Re: Re: Re: Goo prophylaxis

Nicholas Bostrom (
Wed, 3 Sep 1997 14:33:24 +0000


> In a message dated 9/2/97 7:15:10 AM, Nicholas Bostrom wrote:
> >CurtAdams wrote:
> >
> >> >Cars are optimised.
> >>
> >> In no sense. They get substantially better every year even after you
> >> discount for technological improvement. In what sense could they possibly
> be
> >> optimal at any point?
> >
> >(Fairly optimal.) In the sense that it would be *much* easier to
> >build something on four wheels that moves by itself than it is to
> >build a vehicle that can compete on the open market today. The
> >context was this: Carl said that a simple self-replicator would
> >contain about the same amount of information as a car. So some
> >kind of analogy-inference might be made if we know how difficult is
> >it to design a car. Well, how difficult is it? Many highly skilled
> >people have been busy for many decades designing cars, so it seems
> >very hard. But this would be to overlook the fact that the
> >self-replicators we are trying to build need not be optimised in the
> >sense that cars need to be, if they are to be acceptable to car
> >designers. The relevant analogy (a weak one, to be sure) is rather to
> >steerable automobiles on four wheels or something like that; not to
> >car that could be sold today.
> Any self-replicator has a much harder job than a steerable car. Based on Von
> Neumann's estimates, even in a tank with semi-processed raw materials, you'll
> need about 250,000 parts in a sophisticated (i.e., well-designed ) system.
> Carl's point (I think) was that that is roughly comparable to a modern car -
> an early car is much simpler. The analogy "simple car"="simple replicator"
> is not correct, in the same way that "simple cart"!="simple car".
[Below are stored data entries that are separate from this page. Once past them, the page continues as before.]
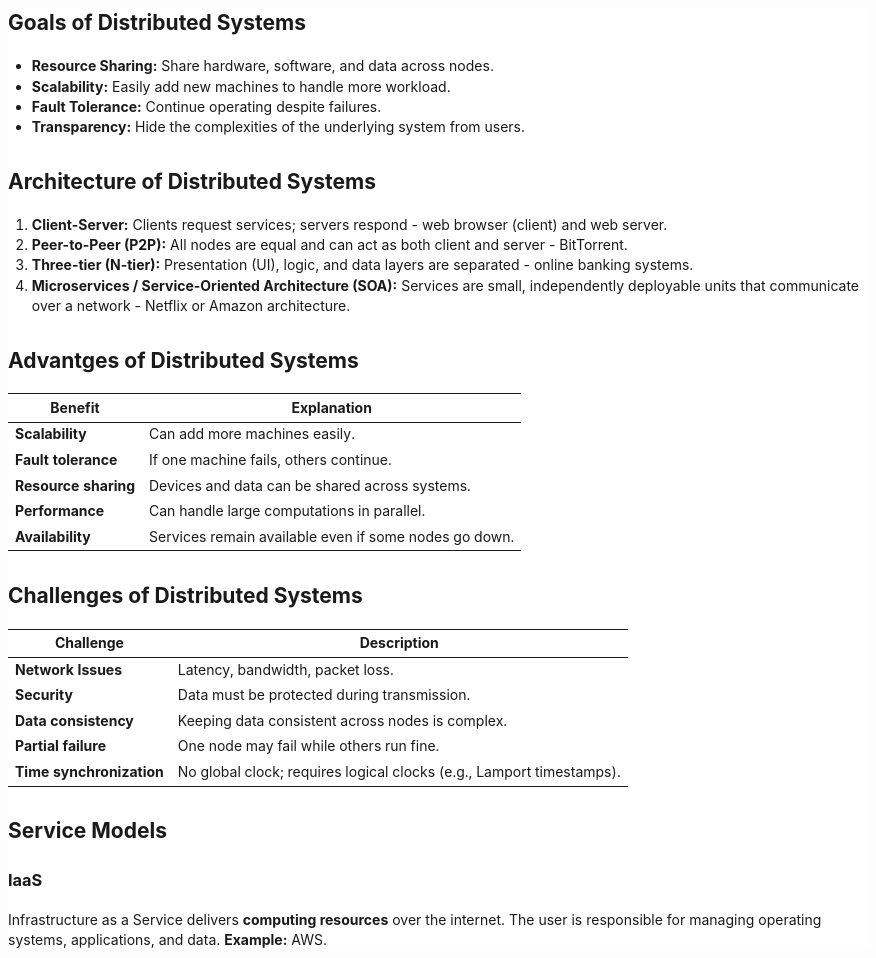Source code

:## Goals of Distributed Systems

- **Resource Sharing:** Share hardware, software, and data across nodes.
- **Scalability:** Easily add new machines to handle more workload.
- **Fault Tolerance:** Continue operating despite failures.
- **Transparency:** Hide the complexities of the underlying system from users.

## Architecture of Distributed Systems

1. **Client-Server:** Clients request services; servers respond - web browser (client) and web server.
2. **Peer-to-Peer (P2P):** All nodes are equal and can act as both client and server - BitTorrent.
3. **Three-tier (N-tier):** Presentation (UI), logic, and data layers are separated - online banking systems.
4. **Microservices / Service-Oriented Architecture (SOA):** Services are small, independently deployable units that communicate over a network - Netflix or Amazon architecture.

## Advantges of Distributed Systems

| Benefit              | Explanation                                           |
| -------------------- | ----------------------------------------------------- |
| **Scalability**      | Can add more machines easily.                         |
| **Fault tolerance**  | If one machine fails, others continue.                |
| **Resource sharing** | Devices and data can be shared across systems.        |
| **Performance**      | Can handle large computations in parallel.            |
| **Availability**     | Services remain available even if some nodes go down. |

## Challenges of Distributed Systems

| Challenge                | Description                                                          |
| ------------------------ | -------------------------------------------------------------------- |
| **Network Issues**       | Latency, bandwidth, packet loss.                                     |
| **Security**             | Data must be protected during transmission.                          |
| **Data consistency**     | Keeping data consistent across nodes is complex.                     |
| **Partial failure**      | One node may fail while others run fine.                             |
| **Time synchronization** | No global clock; requires logical clocks (e.g., Lamport timestamps). |

## Service Models

### IaaS

Infrastructure as a Service delivers **computing resources** over the internet. The user is responsible for managing operating systems, applications, and data. **Example:** AWS.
Ok, that makes sense. It seems that we have exhausted the power of
analogies now, though. We know that making a nanotech
self-replicator, even given perfect atomic positioning, would be
non-trivial. It would be useful if it were possible to come to a
slightly more precise conlusion, say about the order of magnitude of
the number of "genius-years" required. We would need to take into
account the possibility of developing better computers that could
help in simulations, and other enabling technologies.
Atomic positioning, and atomic monitoring, are prehaps just around
the corner. The STM and AFM achive this in a very imperfect manner,
but some good gripp-molecules to be placed on the tip of the needle
could possibly be developed within a few years. How long will it take
after that untill we have ab initio self-replicators? Ten, fifteen
years? 2015? I suppose that most of the action would happen in the
last few years, when there would be frenetic activity in labs all
over the world. By 2010 we should have some pretty impressive CAD
which would give extra acceleration to the process. Drexler tends to
avoid predictions about when things are going to happen, but if
pressed he says he believes that we will have a general assembler
sometime during the first third of the next century, and more likely
in the earlier part than in the later part of this interval. Hmm. On
my transhuman home page I say that I believe there is at least a 50%
chance that we will have superhuman artificial intelligence within 50
years. Perhaps I should strengthen this to 30 years?